[Text section]
________

Tandem Tom 11-09-25 06:56 AM

Silver vs. Brass/Bronze Question
 
While cycling home from the bike shop yesterday a question popped into my mind!
Is there a "strength " difference on a brazed fillet joint between silver & brass/bronze?
Fortunately I did not let my mind wonder too long as a big buck ran out on the road followed by a hawk!

JohnDThompson 11-09-25 09:52 AM

IMO, not really, if properly done. Silver requires tighter tolerances than brass, doesn't fill voids as well, and is reluctant to build into a fillet. But it melts at a lower temperature than brass, reducing the heat-affected zone on the tubing, and flows very nicely to fill lugs and minimize clean-up work.

duanedr 11-09-25 11:57 AM

LFB has higher tensile (65-70kpsi) and shear strength so it is stronger than say 38%/Fillet Pro (40-50k psi tensile). As John points out, silver is a bit trickier to build fillets with - though I suspect he's referring to 56% instead of 38%. 38% builds fillets pretty nicely but heat control is critical. LFB is more forgiving in my experience. For me, 56% for building a fillet is just silly. I"d have silver all over the place before I built any kind of meaningful fillet!

Practically, the silver fillets should be somewhat bigger than the brass ones because of the lower strength. I think most of us make (or maybe historically) our brass ones bigger than necessary for strength anyway. There's a formula for calculating how much overlap is required for a lap joint (lugs) but I haven't seen one for filleted T joints.

guy153 11-09-25 03:57 PM

I was interested to see Paul Brodie attaching seat stays with silver, without really a fillet, just using the kind that flows in. My understanding is that silver is the strongest way to do that kind of joint. But if you don't have a decent fillet, or some surface area such as is provided by a lug, a "flowed-in" joint like that will not be as strong as a weld or a fillet braze, i.e. will it ultimately fail before the parent tube does.

On another video (Cobra Framebuilding) he attached a SS bridge like that, and then I think IIRC redid it because people expressed concerns about strength. I'm sure it's fine for a bridge tube, and if Brodie attaches SS like that, also fine for those, because he has never had a failure. But I suspect it isn't as strong as the parent metal. I could test it but my brazing skills suck too much and I only have a MAPP so I don't think it would tell us much useful :)

Andrew R Stewart 11-09-25 07:24 PM

My understanding of using 56% silver for a filleted joint is that it can be prone to cracking. I have been told that silver slightly contracts on cooling and in a fillet it is the center that cools last, thus potentially beginning the joint's life with an internal crack.

________

[Required task 1]
Answer these questions about the brazing thread, one line each:
(a) What tensile strength range does duanedr give for LFB?
(b) According to JohnDThompson, what does silver's lower melting temperature reduce?
(c) According to Andrew R Stewart, which part of a fillet cools last?
[Required task 2] Rewrite the brazing thread starting with "JohnDThompson 11-09-25 09:52" and going on through "minimize clean-up work.", substituting "bronze" for "brass".

[Data extract]
________

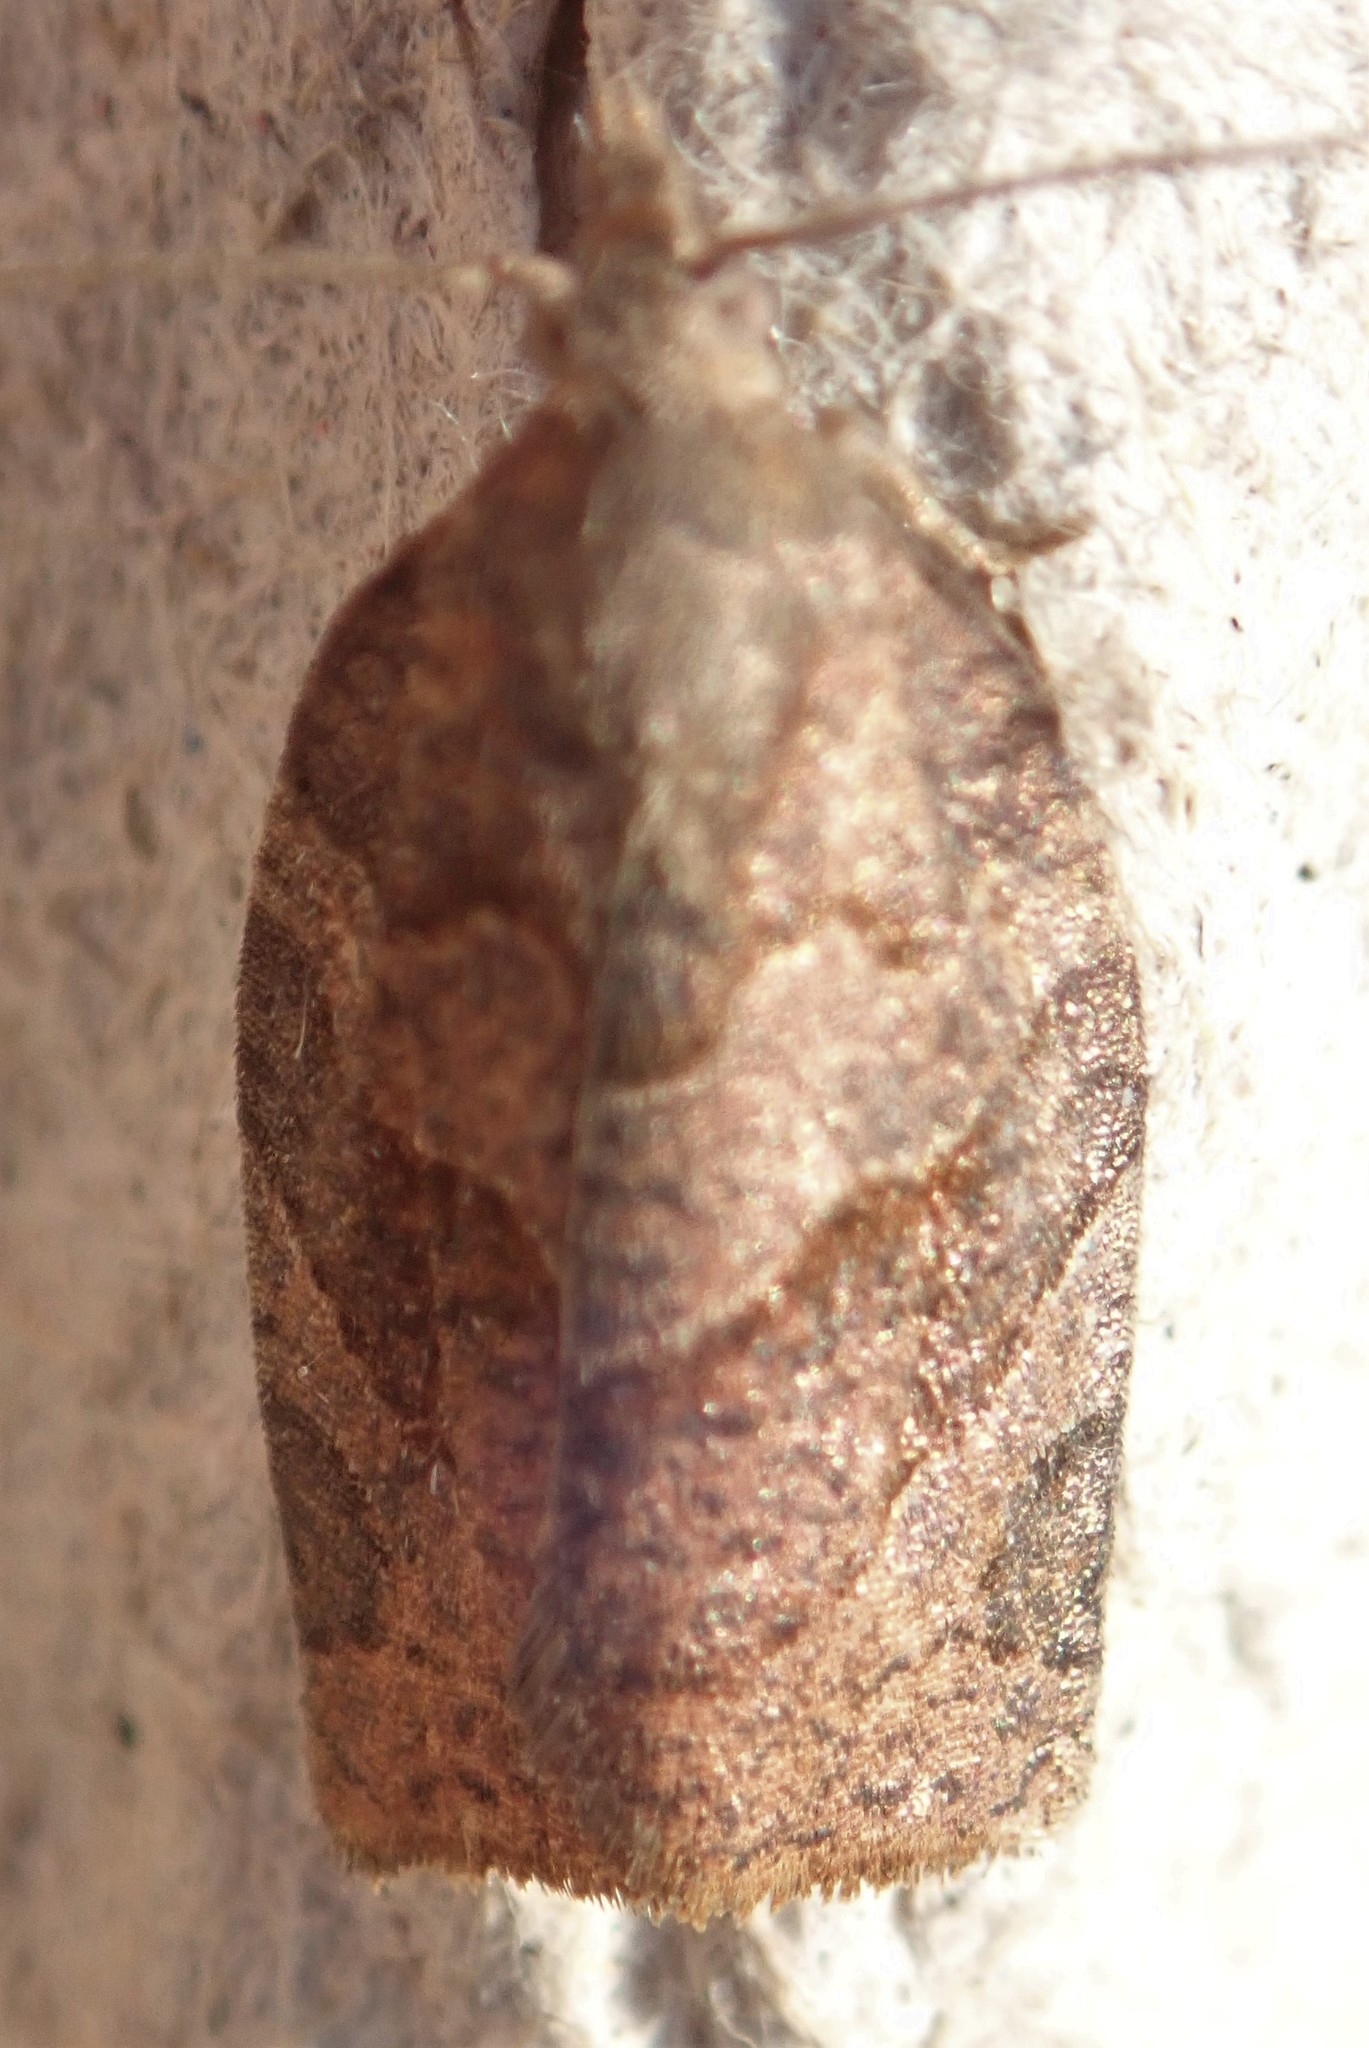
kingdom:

________

[Expected output 1]
(a) 65-70kpsi
(b) The heat-affected zone on the tubing
(c) The center

[Expected output 2]
JohnDThompson 11-09-25 09:52 AM

IMO, not really, if properly done. Silver requires tighter tolerances than bronze, doesn't fill voids as well, and is reluctant to build into a fillet. But it melts at a lower temperature than bronze, reducing the heat-affected zone on the tubing, and flows very nicely to fill lugs and minimize clean-up work.